(Data items)

-- Opening Marker --

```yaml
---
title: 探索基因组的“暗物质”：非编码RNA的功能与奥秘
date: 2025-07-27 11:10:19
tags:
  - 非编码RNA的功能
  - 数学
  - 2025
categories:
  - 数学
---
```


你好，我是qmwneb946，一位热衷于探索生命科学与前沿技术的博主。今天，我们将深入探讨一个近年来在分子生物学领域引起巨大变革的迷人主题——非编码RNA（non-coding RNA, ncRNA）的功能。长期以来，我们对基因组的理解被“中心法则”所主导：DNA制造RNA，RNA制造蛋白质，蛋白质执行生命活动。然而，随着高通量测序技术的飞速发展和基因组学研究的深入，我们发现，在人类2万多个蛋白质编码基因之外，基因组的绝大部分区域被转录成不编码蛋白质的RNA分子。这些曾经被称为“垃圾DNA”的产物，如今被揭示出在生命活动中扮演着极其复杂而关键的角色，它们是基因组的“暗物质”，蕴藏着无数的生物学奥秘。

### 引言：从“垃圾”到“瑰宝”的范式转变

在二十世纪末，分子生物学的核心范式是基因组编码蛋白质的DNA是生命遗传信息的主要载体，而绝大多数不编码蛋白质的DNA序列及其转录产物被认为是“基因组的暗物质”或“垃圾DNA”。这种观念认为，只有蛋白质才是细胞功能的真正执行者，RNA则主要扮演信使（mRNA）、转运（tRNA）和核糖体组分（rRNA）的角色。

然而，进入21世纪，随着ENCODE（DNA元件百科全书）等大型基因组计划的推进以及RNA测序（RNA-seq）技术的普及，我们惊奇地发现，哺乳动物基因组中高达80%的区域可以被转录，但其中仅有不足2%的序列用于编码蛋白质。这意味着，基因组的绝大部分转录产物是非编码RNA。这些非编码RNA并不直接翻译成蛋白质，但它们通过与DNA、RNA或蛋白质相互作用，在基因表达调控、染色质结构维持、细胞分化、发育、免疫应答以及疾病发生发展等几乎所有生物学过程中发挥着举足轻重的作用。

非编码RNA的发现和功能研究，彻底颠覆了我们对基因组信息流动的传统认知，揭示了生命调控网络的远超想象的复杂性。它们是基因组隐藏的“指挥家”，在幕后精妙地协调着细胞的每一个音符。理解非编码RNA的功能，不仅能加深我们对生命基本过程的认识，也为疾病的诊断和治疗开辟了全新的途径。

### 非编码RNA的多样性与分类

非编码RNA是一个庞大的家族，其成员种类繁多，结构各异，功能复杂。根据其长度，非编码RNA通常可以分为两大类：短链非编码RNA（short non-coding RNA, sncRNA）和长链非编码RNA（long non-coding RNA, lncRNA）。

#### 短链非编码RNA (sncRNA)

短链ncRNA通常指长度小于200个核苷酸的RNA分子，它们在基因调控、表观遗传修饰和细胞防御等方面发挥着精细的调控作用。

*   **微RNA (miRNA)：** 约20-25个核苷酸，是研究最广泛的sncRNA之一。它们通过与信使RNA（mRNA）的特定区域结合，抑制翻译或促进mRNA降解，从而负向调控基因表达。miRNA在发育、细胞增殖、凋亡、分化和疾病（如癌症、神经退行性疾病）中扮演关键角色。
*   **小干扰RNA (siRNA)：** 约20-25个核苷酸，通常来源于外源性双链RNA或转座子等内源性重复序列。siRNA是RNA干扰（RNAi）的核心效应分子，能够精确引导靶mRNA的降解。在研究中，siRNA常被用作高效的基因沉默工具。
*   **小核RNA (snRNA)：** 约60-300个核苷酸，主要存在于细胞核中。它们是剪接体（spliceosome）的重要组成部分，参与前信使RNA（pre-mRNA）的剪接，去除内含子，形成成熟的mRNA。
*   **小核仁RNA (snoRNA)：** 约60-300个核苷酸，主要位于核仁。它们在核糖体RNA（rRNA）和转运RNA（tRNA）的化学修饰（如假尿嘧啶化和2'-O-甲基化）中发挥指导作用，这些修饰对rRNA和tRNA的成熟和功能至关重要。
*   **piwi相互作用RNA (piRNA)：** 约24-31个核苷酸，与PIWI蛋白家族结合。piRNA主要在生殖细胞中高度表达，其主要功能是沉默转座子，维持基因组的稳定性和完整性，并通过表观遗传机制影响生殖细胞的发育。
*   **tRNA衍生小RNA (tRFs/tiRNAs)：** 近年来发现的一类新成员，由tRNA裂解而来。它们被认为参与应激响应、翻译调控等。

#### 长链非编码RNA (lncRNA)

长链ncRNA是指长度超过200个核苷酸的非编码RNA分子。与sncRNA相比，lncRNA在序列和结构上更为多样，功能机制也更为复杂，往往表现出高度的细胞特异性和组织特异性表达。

-- Closing Marker --

= WHAT YOU HAVE TO DO =
What is needed is an exact copy of the entries from their first line down to the line with "在二十世纪末，分子生物学的核", that line included, and nothing beyond it.

= RESPONSE =
```yaml
---
title: 探索基因组的“暗物质”：非编码RNA的功能与奥秘
date: 2025-07-27 11:10:19
tags:
  - 非编码RNA的功能
  - 数学
  - 2025
categories:
  - 数学
---
```


你好，我是qmwneb946，一位热衷于探索生命科学与前沿技术的博主。今天，我们将深入探讨一个近年来在分子生物学领域引起巨大变革的迷人主题——非编码RNA（non-coding RNA, ncRNA）的功能。长期以来，我们对基因组的理解被“中心法则”所主导：DNA制造RNA，RNA制造蛋白质，蛋白质执行生命活动。然而，随着高通量测序技术的飞速发展和基因组学研究的深入，我们发现，在人类2万多个蛋白质编码基因之外，基因组的绝大部分区域被转录成不编码蛋白质的RNA分子。这些曾经被称为“垃圾DNA”的产物，如今被揭示出在生命活动中扮演着极其复杂而关键的角色，它们是基因组的“暗物质”，蕴藏着无数的生物学奥秘。

### 引言：从“垃圾”到“瑰宝”的范式转变

在二十世纪末，分子生物学的核心范式是基因组编码蛋白质的DNA是生命遗传信息的主要载体，而绝大多数不编码蛋白质的DNA序列及其转录产物被认为是“基因组的暗物质”或“垃圾DNA”。这种观念认为，只有蛋白质才是细胞功能的真正执行者，RNA则主要扮演信使（mRNA）、转运（tRNA）和核糖体组分（rRNA）的角色。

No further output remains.